(Collection entries)
################

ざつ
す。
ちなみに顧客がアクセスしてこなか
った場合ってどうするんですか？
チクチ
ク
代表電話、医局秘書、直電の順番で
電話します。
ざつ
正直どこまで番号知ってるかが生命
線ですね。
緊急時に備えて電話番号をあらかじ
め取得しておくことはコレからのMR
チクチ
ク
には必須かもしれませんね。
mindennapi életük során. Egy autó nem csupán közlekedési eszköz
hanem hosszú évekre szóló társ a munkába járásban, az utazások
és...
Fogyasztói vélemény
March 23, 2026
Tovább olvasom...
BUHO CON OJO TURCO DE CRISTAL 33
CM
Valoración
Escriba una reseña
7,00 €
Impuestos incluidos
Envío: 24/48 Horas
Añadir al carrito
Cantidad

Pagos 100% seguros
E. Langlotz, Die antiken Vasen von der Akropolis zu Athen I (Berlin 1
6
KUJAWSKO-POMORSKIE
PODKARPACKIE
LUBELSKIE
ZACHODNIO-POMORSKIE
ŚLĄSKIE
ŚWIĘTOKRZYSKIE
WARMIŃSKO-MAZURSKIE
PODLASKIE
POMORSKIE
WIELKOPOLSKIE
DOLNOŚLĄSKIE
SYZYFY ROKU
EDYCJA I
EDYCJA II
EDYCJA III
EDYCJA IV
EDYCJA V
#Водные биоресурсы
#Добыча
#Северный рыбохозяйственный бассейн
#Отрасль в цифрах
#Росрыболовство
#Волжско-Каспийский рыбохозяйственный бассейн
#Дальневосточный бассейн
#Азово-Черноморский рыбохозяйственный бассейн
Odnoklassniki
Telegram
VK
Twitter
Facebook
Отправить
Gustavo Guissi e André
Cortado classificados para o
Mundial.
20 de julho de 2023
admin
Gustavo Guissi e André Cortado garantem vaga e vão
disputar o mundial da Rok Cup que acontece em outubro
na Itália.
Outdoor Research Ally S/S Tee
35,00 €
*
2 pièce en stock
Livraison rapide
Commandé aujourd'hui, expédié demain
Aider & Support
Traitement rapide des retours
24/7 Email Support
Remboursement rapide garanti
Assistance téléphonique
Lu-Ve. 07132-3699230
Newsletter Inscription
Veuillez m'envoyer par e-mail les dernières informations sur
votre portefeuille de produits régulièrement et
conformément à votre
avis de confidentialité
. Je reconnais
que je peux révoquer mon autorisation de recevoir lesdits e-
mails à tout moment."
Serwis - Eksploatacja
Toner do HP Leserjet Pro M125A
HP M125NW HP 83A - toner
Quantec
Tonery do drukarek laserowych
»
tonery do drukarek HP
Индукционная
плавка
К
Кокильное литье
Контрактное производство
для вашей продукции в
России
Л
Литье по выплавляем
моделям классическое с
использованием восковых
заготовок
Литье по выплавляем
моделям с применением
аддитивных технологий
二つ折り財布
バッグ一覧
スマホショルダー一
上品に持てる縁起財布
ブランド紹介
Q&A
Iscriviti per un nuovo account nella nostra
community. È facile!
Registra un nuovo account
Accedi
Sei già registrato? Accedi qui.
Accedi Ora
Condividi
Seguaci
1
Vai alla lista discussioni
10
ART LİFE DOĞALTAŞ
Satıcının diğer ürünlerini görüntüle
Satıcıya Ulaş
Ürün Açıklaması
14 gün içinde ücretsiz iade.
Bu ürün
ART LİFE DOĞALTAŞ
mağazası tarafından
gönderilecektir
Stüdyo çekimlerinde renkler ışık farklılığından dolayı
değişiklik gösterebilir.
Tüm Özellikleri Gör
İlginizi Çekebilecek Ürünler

################

- Job item
Say how many lines of the entries hold the string "бассейн". Nothing but the number should be given.

- Written solution
4